### TO-DO ITEM:
Write every entry out again exactly, please, and skip the pictures.
***** EXERCISE INPUT
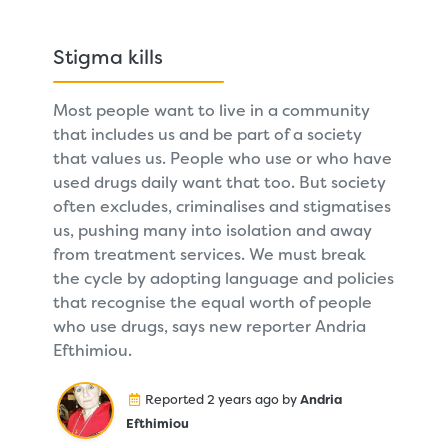
Stigma kills
Most people want to live in a community
that includes us and be part of a society
that values us. People who use or who have
used drugs daily want that too. But society
often excludes, criminalises and stigmatises
us, pushing many into isolation and away
from treatment services. We must break
the cycle by adopting language and policies
that recognise the equal worth of people
who use drugs, says new reporter Andria
Efthimiou.
Reported 2 years ago by
Andria
Efthimiou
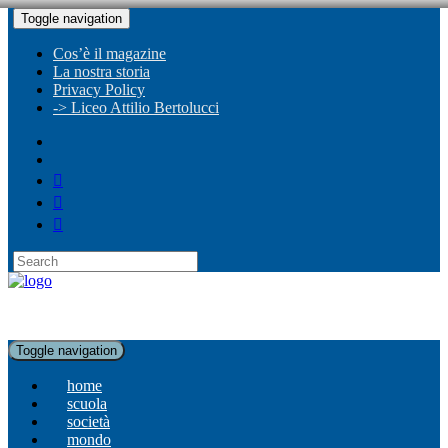
Toggle navigation
Cos’è il magazine
La nostra storia
Privacy Policy
-> Liceo Attilio Bertolucci
Toggle navigation
home
scuola
società
mondo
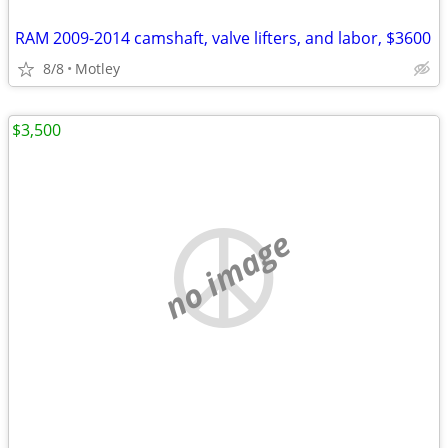
RAM 2009-2014 camshaft, valve lifters, and labor, $3600
8/8
Motley
$3,500
no image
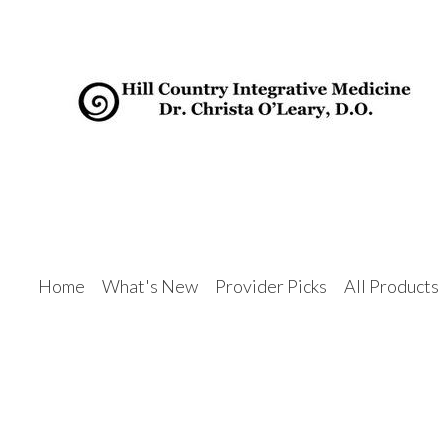
Home
What's New
Provider Picks
All Products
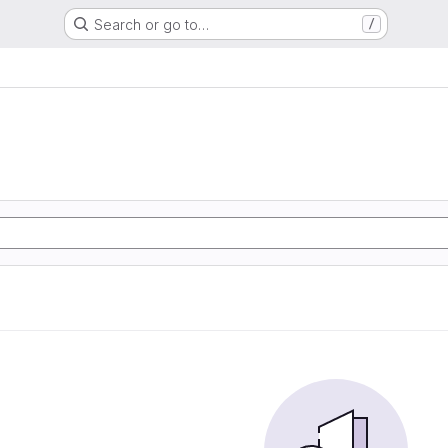
Search or go to…
/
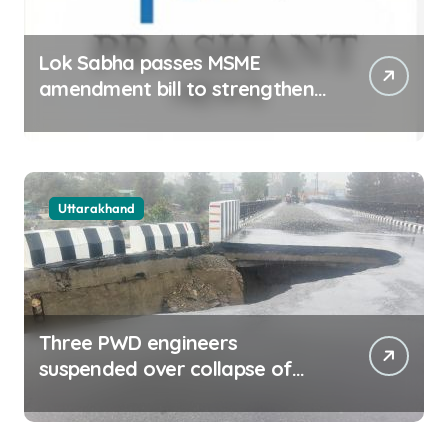
Lok Sabha passes MSME
amendment bill to strengthen
delayed payment mechanism,
ease business
Uttarakhand
Three PWD engineers
suspended over collapse of
approach road of Tons bridge
in Dehradun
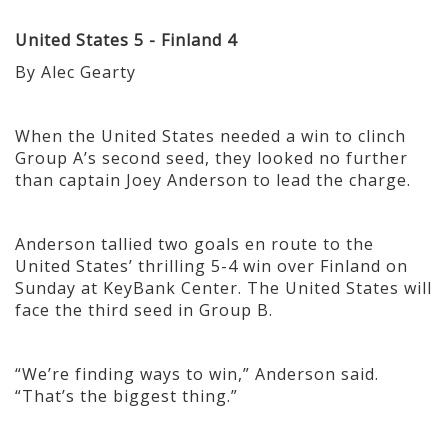
United States 5 - Finland 4
By Alec Gearty
When the United States needed a win to clinch
Group A’s second seed, they looked no further
than captain Joey Anderson to lead the charge.
Anderson tallied two goals en route to the
United States’ thrilling 5-4 win over Finland on
Sunday at KeyBank Center. The United States will
face the third seed in Group B.
“We’re finding ways to win,” Anderson said.
“That’s the biggest thing.”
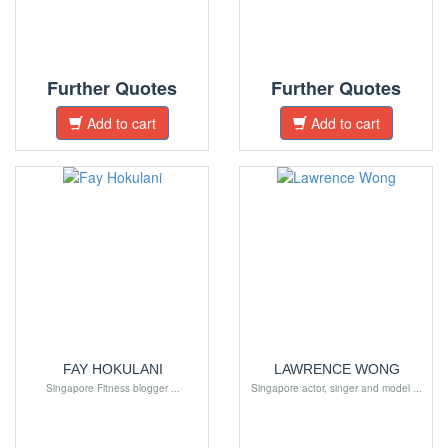
Further Quotes
Further Quotes
Add to cart
Add to cart
FAY HOKULANI
LAWRENCE WONG
Singapore Fitness blogger ...
Singapore actor, singer and model ...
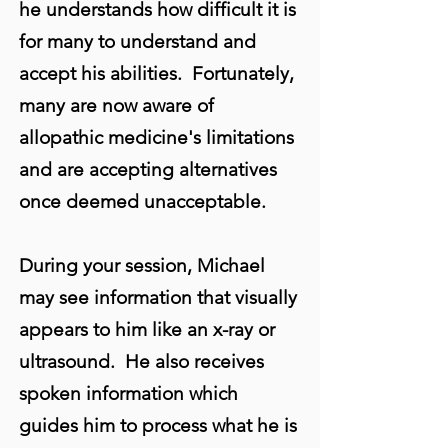
he understands how difficult it is
for many to understand and
accept his abilities. Fortunately,
many are now aware of
allopathic medicine's limitations
and are accepting alternatives
once deemed unacceptable.
During your session, Michael
may see information that visually
appears to him like an x-ray or
ultrasound. He also receives
spoken information which
guides him to process what he is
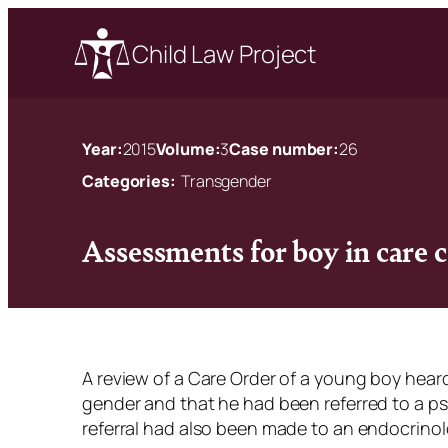
Child Law Project
Year:
2015
Volume:
3
Case number:
26
Categories:
Transgender
Assessments for boy in care 
A review of a Care Order of a young boy hear
gender and that he had been referred to a p
referral had also been made to an endocrinol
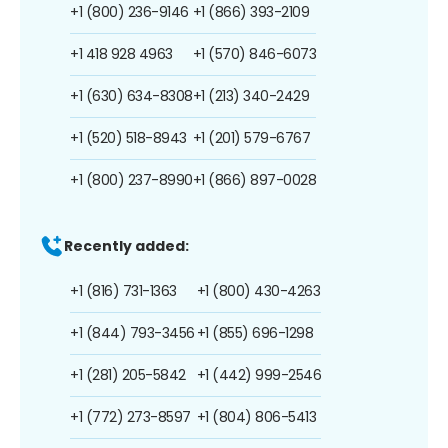
+1 (800) 236-9146
+1 (866) 393-2109
+1 418 928 4963
+1 (570) 846-6073
+1 (630) 634-8308
+1 (213) 340-2429
+1 (520) 518-8943
+1 (201) 579-6767
+1 (800) 237-8990
+1 (866) 897-0028
Recently added:
+1 (816) 731-1363
+1 (800) 430-4263
+1 (844) 793-3456
+1 (855) 696-1298
+1 (281) 205-5842
+1 (442) 999-2546
+1 (772) 273-8597
+1 (804) 806-5413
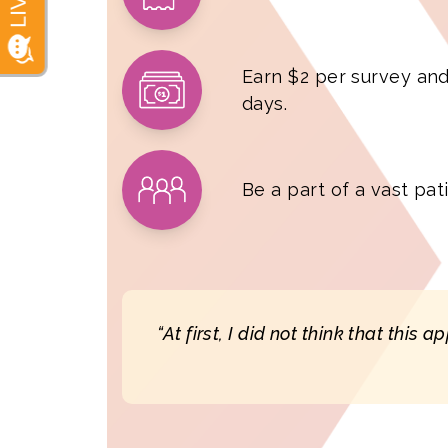
Earn $2 per survey and
days.
Be a part of a vast pa
“At first, I did not think that this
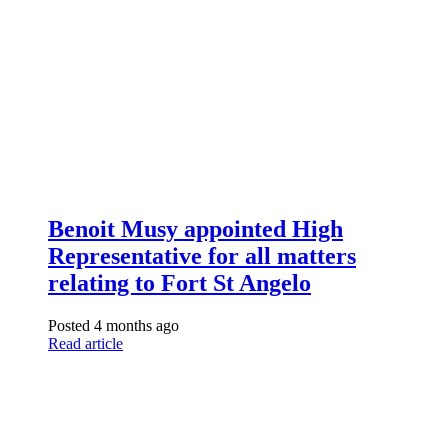
Benoit Musy appointed High
Representative for all matters
relating to Fort St Angelo
Posted 4 months ago
Read article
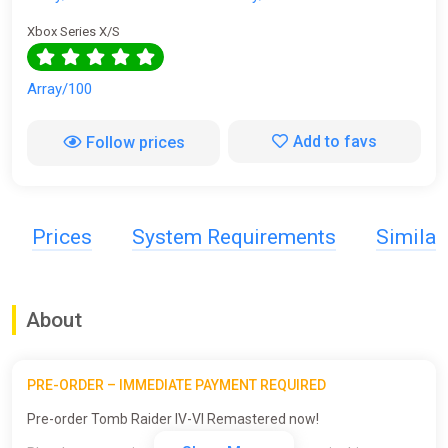
Xbox Series X/S
Array/100
Add to favs
Follow prices
Prices
System Requirements
Simila
About
PRE-ORDER – IMMEDIATE PAYMENT REQUIRED
Pre-order Tomb Raider IV-VI Remastered now!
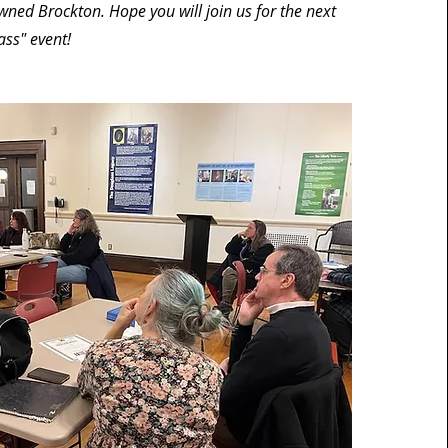
ned Brockton. Hope you will join us for the next
ass" event!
**********
### RESULT FOR THIS TASK:
Stigma kills
Most people want to live in a community
that includes us and be part of a society
that values us. People who use or who have
used drugs daily want that too. But society
often excludes, criminalises and stigmatises
us, pushing many into isolation and away
from treatment services. We must break
the cycle by adopting language and policies
that recognise the equal worth of people
who use drugs, says new reporter Andria
Efthimiou.
Reported 2 years ago by
Andria
Efthimiou
Toggle navigation
Cos’è il magazine
La nostra storia
Privacy Policy
-> Liceo Attilio Bertolucci
Toggle navigation
home
scuola
società
mondo
RAM 2009-2014 camshaft, valve lifters, and labor, $3600
8/8
Motley
$3,500
no image
Home
What's New
Provider Picks
All Products
Search or go to…
/
Lok Sabha passes MSME
amendment bill to strengthen
delayed payment mechanism,
ease business
Uttarakhand
Three PWD engineers
suspended over collapse of
approach road of Tons bridge
in Dehradun
United States 5 - Finland 4
By Alec Gearty
When the United States needed a win to clinch
Group A’s second seed, they looked no further
than captain Joey Anderson to lead the charge.
Anderson tallied two goals en route to the
United States’ thrilling 5-4 win over Finland on
Sunday at KeyBank Center. The United States will
face the third seed in Group B.
“We’re finding ways to win,” Anderson said.
“That’s the biggest thing.”
Further Quotes
Further Quotes
Add to cart
Add to cart
FAY HOKULANI
LAWRENCE WONG
Singapore Fitness blogger ...
Singapore actor, singer and model ...
he understands how difficult it is
for many to understand and
accept his abilities. Fortunately,
many are now aware of
allopathic medicine's limitations
and are accepting alternatives
once deemed unacceptable.
During your session, Michael
may see information that visually
appears to him like an x-ray or
ultrasound. He also receives
spoken information which
guides him to process what he is
Child Law Project
Year:
2015
Volume:
3
Case number:
26
Categories:
Transgender
Assessments for boy in care 
A review of a Care Order of a young boy hear
gender and that he had been referred to a p
referral had also been made to an endocrinol
+1 (800) 236-9146
+1 (866) 393-2109
+1 418 928 4963
+1 (570) 846-6073
+1 (630) 634-8308
+1 (213) 340-2429
+1 (520) 518-8943
+1 (201) 579-6767
+1 (800) 237-8990
+1 (866) 897-0028
Recently added:
+1 (816) 731-1363
+1 (800) 430-4263
+1 (844) 793-3456
+1 (855) 696-1298
+1 (281) 205-5842
+1 (442) 999-2546
+1 (772) 273-8597
+1 (804) 806-5413
Earn $2 per survey and
days.
Be a part of a vast pa
“At first, I did not think that this
Benoit Musy appointed High
Representative for all matters
relating to Fort St Angelo
Posted 4 months ago
Read article
Xbox Series X/S
Array/100
Add to favs
Follow prices
Prices
System Requirements
Simila
About
PRE-ORDER – IMMEDIATE PAYMENT REQUIRED
Pre-order Tomb Raider IV-VI Remastered now!
ned Brockton. Hope you will join us for the next
ass" event!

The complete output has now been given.